Data extract below:

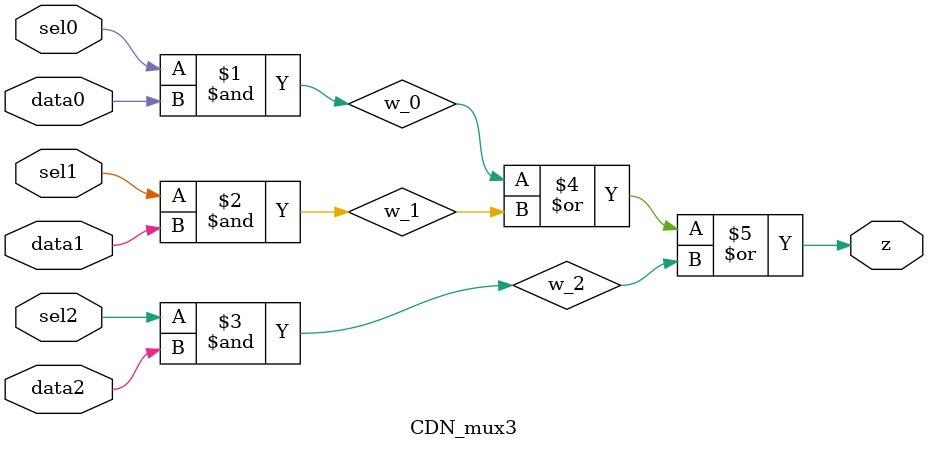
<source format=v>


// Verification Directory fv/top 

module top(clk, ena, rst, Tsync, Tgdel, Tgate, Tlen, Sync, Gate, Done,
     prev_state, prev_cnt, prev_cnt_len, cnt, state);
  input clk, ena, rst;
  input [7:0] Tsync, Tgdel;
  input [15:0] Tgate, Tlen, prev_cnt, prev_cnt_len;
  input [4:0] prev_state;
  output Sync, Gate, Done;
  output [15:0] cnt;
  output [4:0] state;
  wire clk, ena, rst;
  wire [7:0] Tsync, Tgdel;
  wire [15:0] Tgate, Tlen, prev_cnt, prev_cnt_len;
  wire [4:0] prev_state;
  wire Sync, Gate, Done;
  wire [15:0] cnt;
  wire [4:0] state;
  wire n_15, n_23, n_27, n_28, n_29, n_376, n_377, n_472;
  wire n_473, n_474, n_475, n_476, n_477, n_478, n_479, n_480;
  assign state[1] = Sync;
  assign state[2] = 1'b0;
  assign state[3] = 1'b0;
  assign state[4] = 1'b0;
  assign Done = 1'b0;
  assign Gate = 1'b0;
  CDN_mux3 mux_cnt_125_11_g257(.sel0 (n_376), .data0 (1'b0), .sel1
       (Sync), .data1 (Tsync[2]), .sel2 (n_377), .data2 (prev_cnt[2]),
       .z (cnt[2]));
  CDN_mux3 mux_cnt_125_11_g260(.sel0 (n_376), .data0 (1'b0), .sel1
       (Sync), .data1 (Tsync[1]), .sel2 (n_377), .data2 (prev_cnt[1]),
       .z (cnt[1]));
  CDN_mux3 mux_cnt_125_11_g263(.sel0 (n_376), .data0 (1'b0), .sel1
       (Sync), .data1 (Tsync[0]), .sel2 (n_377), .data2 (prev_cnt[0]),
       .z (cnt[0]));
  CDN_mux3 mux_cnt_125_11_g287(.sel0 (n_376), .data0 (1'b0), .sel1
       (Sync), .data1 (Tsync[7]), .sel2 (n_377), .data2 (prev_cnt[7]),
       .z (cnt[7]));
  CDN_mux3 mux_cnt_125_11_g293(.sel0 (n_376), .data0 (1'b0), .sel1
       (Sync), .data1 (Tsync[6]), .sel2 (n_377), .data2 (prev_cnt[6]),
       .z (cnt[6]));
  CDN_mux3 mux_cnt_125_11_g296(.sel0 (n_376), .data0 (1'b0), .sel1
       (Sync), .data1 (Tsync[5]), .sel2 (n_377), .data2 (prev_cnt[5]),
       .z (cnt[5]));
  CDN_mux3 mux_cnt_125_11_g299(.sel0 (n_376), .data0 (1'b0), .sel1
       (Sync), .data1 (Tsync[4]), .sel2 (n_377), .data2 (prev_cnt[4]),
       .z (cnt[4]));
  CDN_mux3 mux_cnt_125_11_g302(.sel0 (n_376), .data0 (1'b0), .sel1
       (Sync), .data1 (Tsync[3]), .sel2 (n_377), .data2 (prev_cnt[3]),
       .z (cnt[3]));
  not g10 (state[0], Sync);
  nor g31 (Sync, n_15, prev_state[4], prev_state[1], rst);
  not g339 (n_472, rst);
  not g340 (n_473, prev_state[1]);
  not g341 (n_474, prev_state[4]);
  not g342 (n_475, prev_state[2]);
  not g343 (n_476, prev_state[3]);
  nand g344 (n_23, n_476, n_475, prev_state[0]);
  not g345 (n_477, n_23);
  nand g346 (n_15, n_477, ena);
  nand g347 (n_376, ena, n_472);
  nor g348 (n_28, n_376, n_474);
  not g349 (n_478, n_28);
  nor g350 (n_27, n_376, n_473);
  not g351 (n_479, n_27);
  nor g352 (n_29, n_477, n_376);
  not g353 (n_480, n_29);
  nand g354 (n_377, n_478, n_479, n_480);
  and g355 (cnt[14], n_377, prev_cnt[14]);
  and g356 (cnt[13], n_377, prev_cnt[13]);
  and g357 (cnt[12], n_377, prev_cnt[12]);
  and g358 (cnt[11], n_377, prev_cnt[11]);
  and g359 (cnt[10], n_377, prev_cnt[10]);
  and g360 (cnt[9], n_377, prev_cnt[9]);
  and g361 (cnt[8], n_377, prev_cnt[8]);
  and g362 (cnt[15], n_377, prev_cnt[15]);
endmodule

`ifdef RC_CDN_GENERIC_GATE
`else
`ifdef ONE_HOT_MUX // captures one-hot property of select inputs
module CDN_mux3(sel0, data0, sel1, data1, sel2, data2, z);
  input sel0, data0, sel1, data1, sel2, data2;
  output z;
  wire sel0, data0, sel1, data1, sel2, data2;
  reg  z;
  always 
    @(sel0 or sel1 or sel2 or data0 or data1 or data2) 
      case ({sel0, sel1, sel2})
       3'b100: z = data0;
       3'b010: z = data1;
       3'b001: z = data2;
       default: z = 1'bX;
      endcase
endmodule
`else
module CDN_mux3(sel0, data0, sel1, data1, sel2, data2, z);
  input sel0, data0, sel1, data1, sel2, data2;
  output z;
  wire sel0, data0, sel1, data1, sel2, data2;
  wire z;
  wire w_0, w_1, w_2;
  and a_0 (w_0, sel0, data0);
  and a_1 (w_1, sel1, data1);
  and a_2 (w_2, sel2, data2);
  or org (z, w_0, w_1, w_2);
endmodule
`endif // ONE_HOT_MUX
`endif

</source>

End of Data extract.

- _What you are asked to do_
Scan the data above for the word "Tlen". Copy every line in which it is found.

- _Answer section_
module top(clk, ena, rst, Tsync, Tgdel, Tgate, Tlen, Sync, Gate, Done,
  input [15:0] Tgate, Tlen, prev_cnt, prev_cnt_len;
  wire [15:0] Tgate, Tlen, prev_cnt, prev_cnt_len;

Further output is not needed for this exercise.